Box Up Your Stuff – It’s Over…

Maren Hogan Maren Hogan, Performance

“I could have another you in a minute, and in fact, he’ll be here in a minute. . .”

Okay, enough proving I’m hip. Today’s post is about firing. It must suck. I have actually only had to do itYourefired one time. But I’ve seen enough clients walk through it to know that it ain’t easy. Saying “You are of essentially no value to this company” is not easy. Yup, there are some who will argue with that statement, but the truth is, whether it’s budget cuts, poor performance, attitude or merger (there are more, but I’ll stop there for the sake of brevity), by firing you are saying there is something that is OF MORE VALUE to the company than this employee.

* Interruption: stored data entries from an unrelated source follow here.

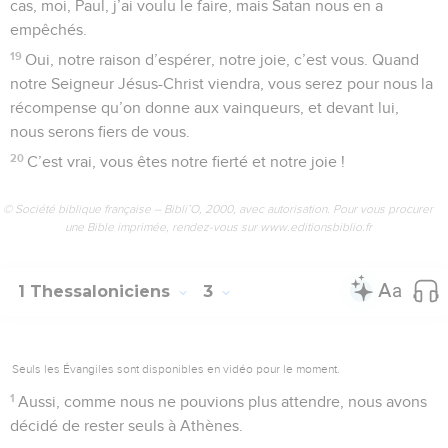
cas, moi, Paul, j’ai voulu le faire, mais Satan nous en a
empêchés.
19
Oui, notre raison d’espérer, notre joie, c’est vous. Quand
notre Seigneur Jésus-Christ viendra, vous serez pour nous la
récompense qu’on donne aux vainqueurs, et devant lui,
nous serons fiers de vous.
20
C’est vrai, vous êtes notre fierté et notre joie !
© Société biblique française – Bibli’O, 2000, avec autorisation. Pour vous procurer
une Bible imprimée, rendez-vous sur www.editionsbiblio.fr
1 Thessaloniciens
3
Seuls les Évangiles sont disponibles en vidéo pour le moment.
1
Aussi, comme nous ne pouvions plus attendre, nous avons
décidé de rester seuls à Athènes.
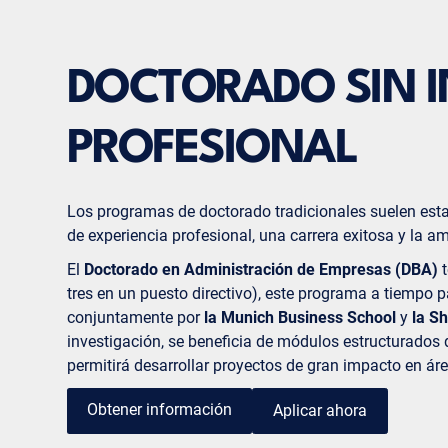
DOCTORADO SIN I
PROFESIONAL
Los programas de doctorado tradicionales suelen esta
de experiencia profesional, una carrera exitosa y la a
El
Doctorado en Administración de Empresas (DBA)
tres en un puesto directivo), este programa a tiempo p
conjuntamente por
la Munich Business School
y
la Sh
investigación, se beneficia de módulos estructurados q
permitirá desarrollar proyectos de gran impacto en ár
Obtener información
Aplicar ahora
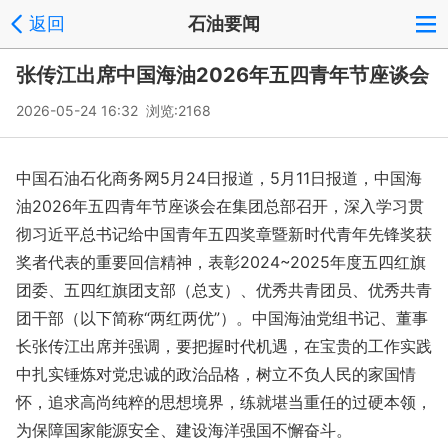
返回
石油要闻
张传江出席中国海油2026年五四青年节座谈会
2026-05-24 16:32 浏览:
2168
中国石油石化商务网5月24日报道，5月11日报道，中国海
油2026年五四青年节座谈会在集团总部召开，深入学习贯
彻习近平总书记给中国青年五四奖章暨新时代青年先锋奖获
奖者代表的重要回信精神，表彰2024~2025年度五四红旗
团委、五四红旗团支部（总支）、优秀共青团员、优秀共青
团干部（以下简称“两红两优”）。中国海油党组书记、董事
长张传江出席并强调，要把握时代机遇，在宝贵的工作实践
中扎实锤炼对党忠诚的政治品格，树立不负人民的家国情
怀，追求高尚纯粹的思想境界，练就堪当重任的过硬本领，
为保障国家能源安全、建设海洋强国不懈奋斗。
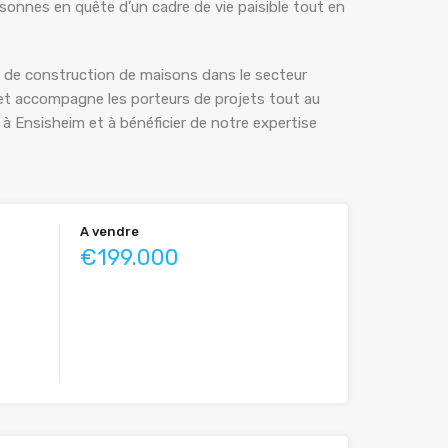
sonnes en quête d’un cadre de vie paisible tout en
s de construction de maisons dans le secteur
 et accompagne les porteurs de projets tout au
 à Ensisheim et à bénéficier de notre expertise
A vendre
€199.000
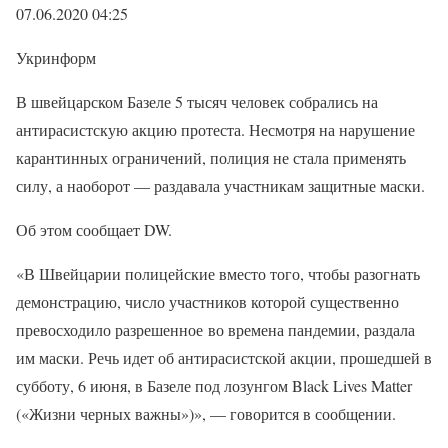
07.06.2020 04:25
Укринформ
В швейцарском Базеле 5 тысяч человек собрались на
антирасистскую акцию протеста. Несмотря на нарушение
карантинных ограничений, полиция не стала применять
силу, а наоборот — раздавала участникам защитные маски.
Об этом сообщает DW.
«В Швейцарии полицейские вместо того, чтобы разогнать
демонстрацию, число участников которой существенно
превосходило разрешенное во времена пандемии, раздала
им маски. Речь идет об антирасистской акции, прошедшей в
субботу, 6 июня, в Базеле под лозунгом Black Lives Matter
(«Жизни черных важны»)», — говорится в сообщении.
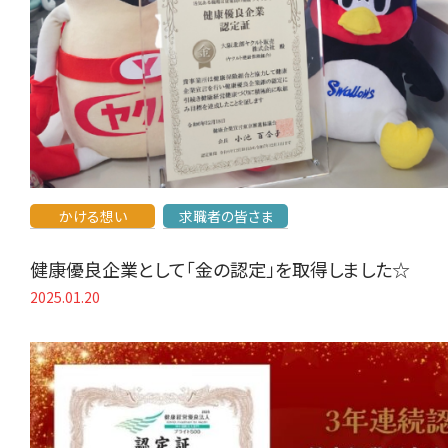
かける想い
求職者の皆さま
健康優良企業として「金の認定」を取得しました☆
2025.01.20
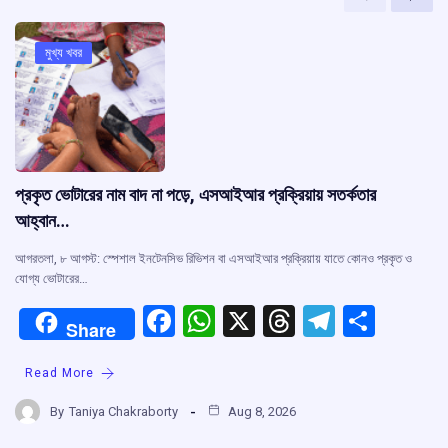
মুখ্য খবর
প্রকৃত ভোটারের নাম বাদ না পড়ে, এসআইআর প্রক্রিয়ায় সতর্কতার
আহ্বান…
আগরতলা, ৮ আগস্ট: স্পেশাল ইনটেনসিভ রিভিশন বা এসআইআর প্রক্রিয়ায় যাতে কোনও প্রকৃত ও
যোগ্য ভোটারের…
F
W
X
T
T
S
Share
a
h
hr
el
h
Read More
ce
at
e
e
ar
b
s
a
gr
e
By
Taniya Chakraborty
Aug 8, 2026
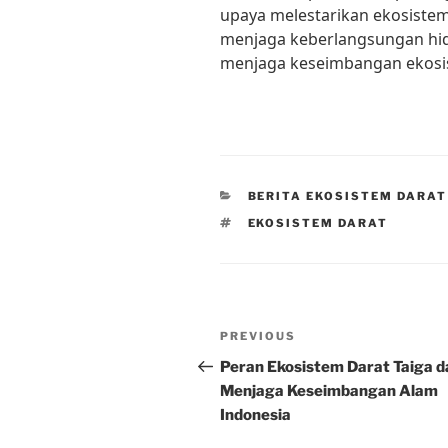
upaya melestarikan ekosistem
menjaga keberlangsungan hi
menjaga keseimbangan ekosis
CATEGORIES
BERITA EKOSISTEM DARAT
TAGS
EKOSISTEM DARAT
Post
Previous
PREVIOUS
navigation
Post
Peran Ekosistem Darat Taiga 
Menjaga Keseimbangan Alam
Indonesia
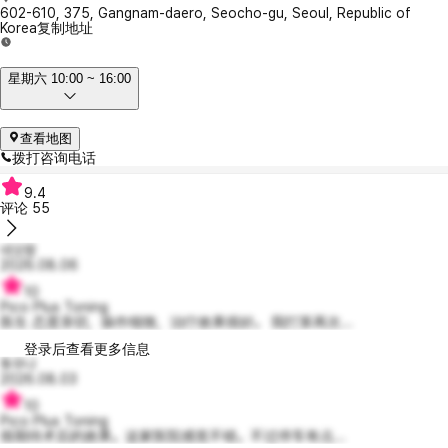
602-610, 375, Gangnam-daero, Seocho-gu, Seoul, Republic of
Korea
复制地址
星期六 10:00 ~ 16:00
查看地图
拨打咨询电话
9.4
评论
55
네오맘
2026.08.06
10
Pico Plus Toning
医生 态度亲切，操作细致，治疗效果很好。 我打算再次...
登录后查看更多信息
튜우나
2026.08.03
10
Pico Plus Toning
很期待术后的效果。这家医院感觉不错。不过停车有点...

Tough stuff, and (my new fave saying) even the dullest crayon in the box (with the best severance package) can feel the sting of that unsaid reverse value proposition.

Since most businesses are getting more and more segmented, while simultaneously offering more services (and less service?), should we not explore the ones we’re letting go? Are there options we can steer them to?

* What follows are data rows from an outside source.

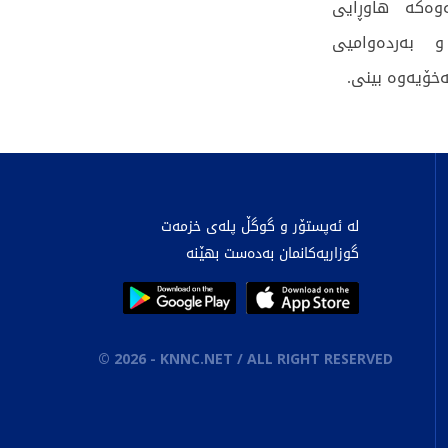
ەوەکە هاوڕایی
و بەردەوامیی
خۆیەوە بینی.
لە ئەپستۆر و گوگڵ پلەی خزمەت
گوزاریەکانمان بەدەست بهێنە
©
2026
- KNNC.NET / ALL RIGHT RESERVED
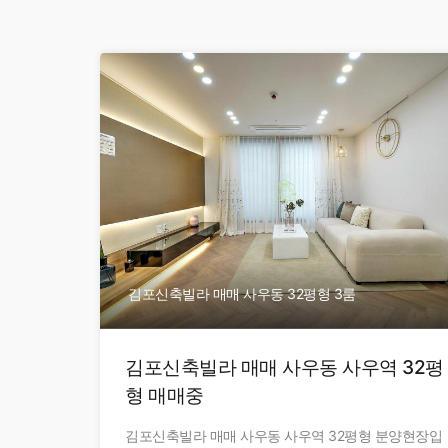
김포신축빌라 매매 사우동 32평형 3룸
김포신축빌라 매매 사우동 사우역 32평
형 매매중
김포신축빌라 매매 사우동 사우역 32평형 분양현장입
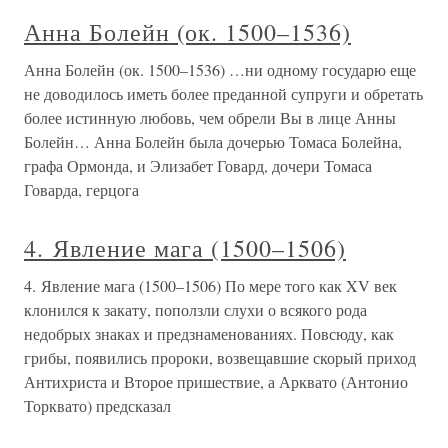
Анна Болейн (ок. 1500–1536)
Анна Болейн (ок. 1500–1536) …ни одному государю еще
не доводилось иметь более преданной супруги и обретать
более истинную любовь, чем обрели Вы в лице Анны
Болейн… Анна Болейн была дочерью Томаса Болейна,
графа Ормонда, и Элизабет Говард, дочери Томаса
Говарда, герцога
4. Явление мага (1500–1506)
4. Явление мага (1500–1506) По мере того как XV век
клонился к закату, поползли слухи о всякого рода
недобрых знаках и предзнаменованиях. Повсюду, как
грибы, появились пророки, возвещавшие скорый приход
Антихриста и Второе пришествие, а Арквато (Антонио
Торквато) предсказал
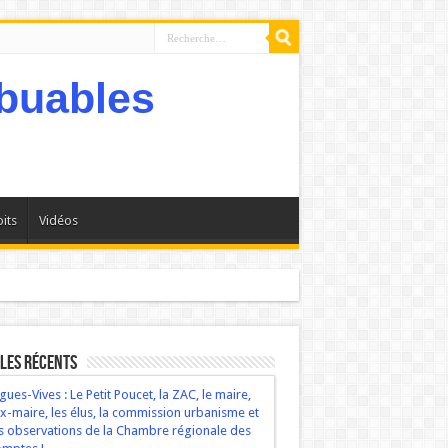
its
Vidéos
bservations de la Chambre régionale des comptes !
les récents
gues-Vives : Le Petit Poucet, la ZAC, le maire,
ex-maire, les élus, la commission urbanisme et
s observations de la Chambre régionale des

I realized a little something about writing on this and my own blog today. Who am I writing for? For HR pros? Maybe. For recruiters and staffing experts? Sure. But odds are you’re looking at this through the lens of a small business:

  • Ninety-eight percent of all companies have less than 100 employees, 89% have less than 20, and the average American business has 10 to 12 employees.

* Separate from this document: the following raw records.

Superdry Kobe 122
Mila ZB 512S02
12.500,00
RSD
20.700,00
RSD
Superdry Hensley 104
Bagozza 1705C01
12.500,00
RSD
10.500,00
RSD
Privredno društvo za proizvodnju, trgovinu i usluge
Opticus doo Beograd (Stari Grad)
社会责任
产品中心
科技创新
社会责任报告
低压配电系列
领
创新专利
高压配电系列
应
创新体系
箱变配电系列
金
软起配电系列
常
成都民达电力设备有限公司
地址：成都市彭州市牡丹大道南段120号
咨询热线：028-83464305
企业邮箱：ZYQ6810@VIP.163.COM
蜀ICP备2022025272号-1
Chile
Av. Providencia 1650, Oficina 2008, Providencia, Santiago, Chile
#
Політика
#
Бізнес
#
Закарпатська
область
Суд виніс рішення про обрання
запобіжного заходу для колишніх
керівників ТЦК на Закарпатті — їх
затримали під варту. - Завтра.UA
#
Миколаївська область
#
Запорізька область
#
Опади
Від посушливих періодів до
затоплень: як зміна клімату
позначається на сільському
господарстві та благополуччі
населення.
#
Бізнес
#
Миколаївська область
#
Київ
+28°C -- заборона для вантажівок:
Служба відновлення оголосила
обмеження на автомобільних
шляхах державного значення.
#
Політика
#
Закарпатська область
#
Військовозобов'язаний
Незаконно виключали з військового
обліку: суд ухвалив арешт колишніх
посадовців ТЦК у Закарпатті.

So, who am I talking to? Maybe the business owner that needs to find his fifth employee? Maybe someone with no access to a recruiter or HR person they can ask? Who outlines their employee handbook? Where do they find a good disciplinary action system? How do they structure bonuses to motivate a salesforce?

Scary fact: Here.

Okay, well not here, but Google or Yahoo or Mahalo or whatever. And for them, they need to know how to recruit, hire, retain, compensate, fire and network.

So back on the rabbit trail: Firing someone requires serious thought, a written out plan and decisive action.  Do it right.